Giorgio de Chirico The Red Tower (La Tour Rouge) 1913


Metaphysical art (Italian: Pittura metafisica) is the name of an Italian art movement, created by Giorgio de Chirico and Carlo Carrà. Using a realist style, they painted dream-like views of squares typical of idealized Italian cities, as well as apparently casual juxtapositions of objects. Their art represented a visionary world which engaged most immediately with the unconscious mind, beyond physical reality, hence the name. Pittura Metafisica provided significant impetus for the development of Dada and Surrealism.

René Magritte "This is not a pipe." The Treachery Of Images 1928-9


A consummate technician, his work frequently displays a juxtaposition of ordinary objects in an unusual context, giving new meanings to familiar things. The representational use of objects as other than what they seem is typified in his painting, The Treachery of Images (La trahison des images), which shows a pipe that looks as though it is a model for a tobacco store advertisement. Magritte painted below the pipe, This is not a pipe (Ceci n'est pas une pipe), which seems a contradiction, but is actually true: the painting is not a pipe, it is an image of a pipe. (In his book, This Is Not a Pipe, French critic Michel Foucault discusses the painting and its paradox.)
Magritte pulled the same stunt in a painting of an apple: he painted the fruit realistically and then used an internal caption or framing device to deny that the item was an apple. In these Ceci n'est pas works, Magritte points out that no matter how closely, through realism-art, we come to depicting an item accurately, we never do catch the item itself: we cannot smoke tobacco with a picture of a pipe.
His art shows a more representational style of surrealism compared to the "automatic" style seen in works by artists like Joan Miró. In addition to fantastic elements, his work is often witty and amusing. He also created a number of surrealist versions of other famous paintings.
René Magritte described his paintings by saying,
My painting is visible images which conceal nothing; they evoke mystery and, indeed, when one sees one of my pictures, one asks oneself this simple question, 'What does that mean?'. It does not mean anything, because mystery means nothing either, it is unknowable.

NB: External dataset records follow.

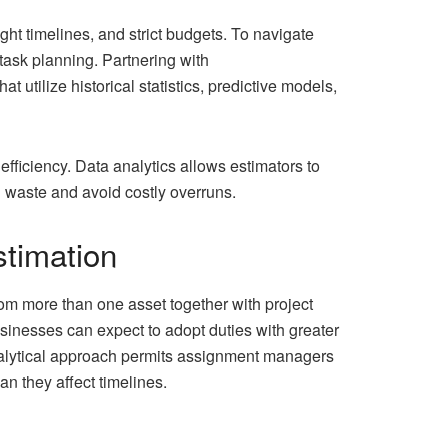
ht timelines, and strict budgets. To navigate
task planning. Partnering with
 utilize historical statistics, predictive models,
efficiency. Data analytics allows estimators to
n waste and avoid costly overruns.
stimation
rom more than one asset together with project
usinesses can expect to adopt duties with greater
analytical approach permits assignment managers
an they affect timelines.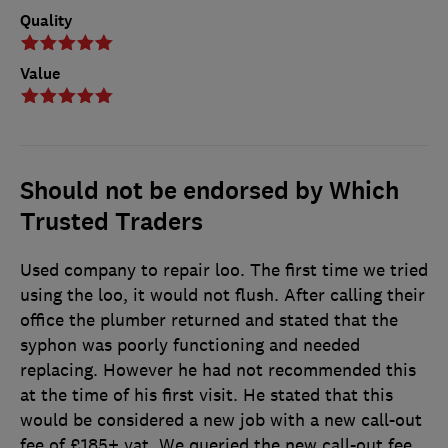
Quality
Value
Should not be endorsed by Which
Trusted Traders
Used company to repair loo. The first time we tried
using the loo, it would not flush. After calling their
office the plumber returned and stated that the
syphon was poorly functioning and needed
replacing. However he had not recommended this
at the time of his first visit. He stated that this
would be considered a new job with a new call-out
fee of £185+ vat. We queried the new call-out fee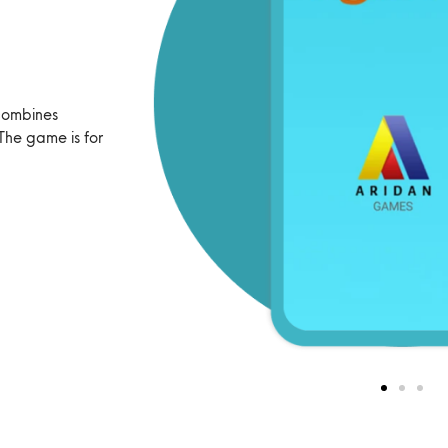
combines
The game is for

Salvador Dalí. (Spanish, 1904-1989). The Persistence of Memory. 1931. Oil on canvas, 9 1/2 x 13"


The well-known surrealistic piece introduced the image of the soft melting pocket watch. It epitomises Dalí's theory of "softness" and "hardness", which was central to his thinking at the time.
Although fundamentally part of Dalí's Freudian phase, the imagery predicts his transition to the scientific phase, which occurred after the dropping of the atomic bomb in 1945. The imagery can be read as a graphic illustration of Einstein's theory of relativity, depicting gravity distorting time.
It is possible to recognize a human figure in the middle of the composition, in the strange "monster" that the same Dalí used in several period pieces: it's a head.
In general the tree means life, but, in this case, it has the same function as the rest of the elements in the picture: to impress anxiety and, in a certain way, terror, although it is likely that it was conceived as a functional element on which to drape one of the watches. The golden cliffs in the upper right hand corner are reminiscent of Dalí's homeland, Spain, and are derived from the rocks and cliffs at Cape Creus, where the Pyrenees meet the sea. It was there that Dalí and his wife Gala went for solitude.